Given the artistic and cultural importance of Keith Jarrett’s fully improvised “solo concerts,” it is surprising that their documentation on record is finite. His new double CD, The Carnegie Hall Concert, is only his 12th solo concert album in 33 years. (Granted, several have been multidisc sets.)
The new album and its predecessor (last year’s Radiance) signal a new direction in Jarrett’s solo art form. Instead of uninterrupted hour-long outpourings, the concerts are now broken up into more manageable “discrete pieces.” The earlier format generated higher highs-more majestic sweeps, more catharses-but also lower lows, in transitional filler and abandoned ventures.
The first CD here offers five varied “instant compositions.” The opening piece (starting with no plan-and 88 options) is a far-flung impulsive process that expands and contracts, gets dense and thins and fidgets forward and slows, as freshly compelling ideas succeed one another. The second is a three-minute minor groove, a hook set deep. The third is an incantatory secular hymn. Then there is a new stimulation of rippling high-treble cascades that never settle. Part five is a nine-minute formal meditation upon sequential lyrical epiphanies.

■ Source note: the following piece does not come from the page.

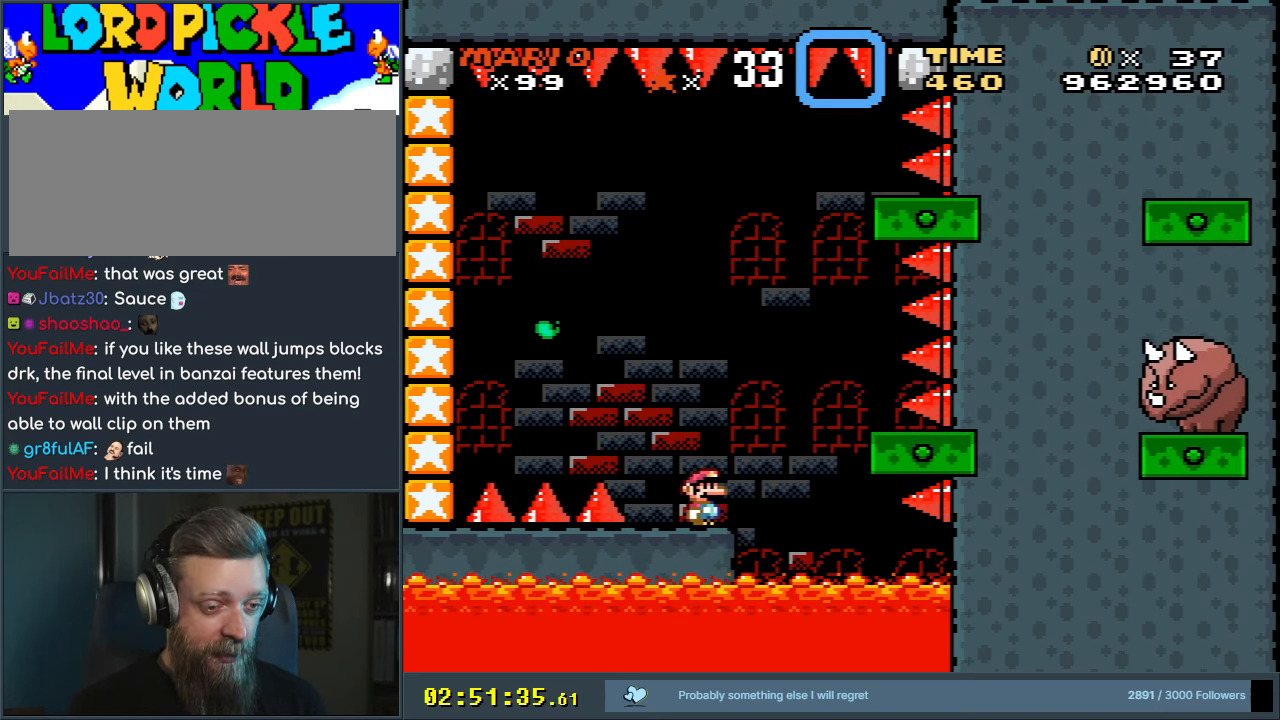
{"buttons": ["X"], "events": [[317, "Y", "up"], [367, "X", "down"]]}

Of the five remaining sections (opening the second CD), six, seven and nine are unremarkable, but eight and 10 are luminous forms of crystalline poignance, coalesced from free air.
The audience at Carnegie Hall demanded five encores, and three are highlights of the album: the graceful ascent of Jarrett’s 30-year-old “Mon Coeur Est Rouge,” “My Song” (from 1977, a jewel only slightly less finely cut than the original quartet version) and a gentle closing of the circle, “Time on My Hands.”
This is a valuable addition to a distinguished body of recorded work. One complaint: With its five encores, the second CD contains more than 17 minutes of applause and 59 minutes of music. This ratio will test the patience of even the most worshipful Jarrett fans in search of a vicarious solo concert experience.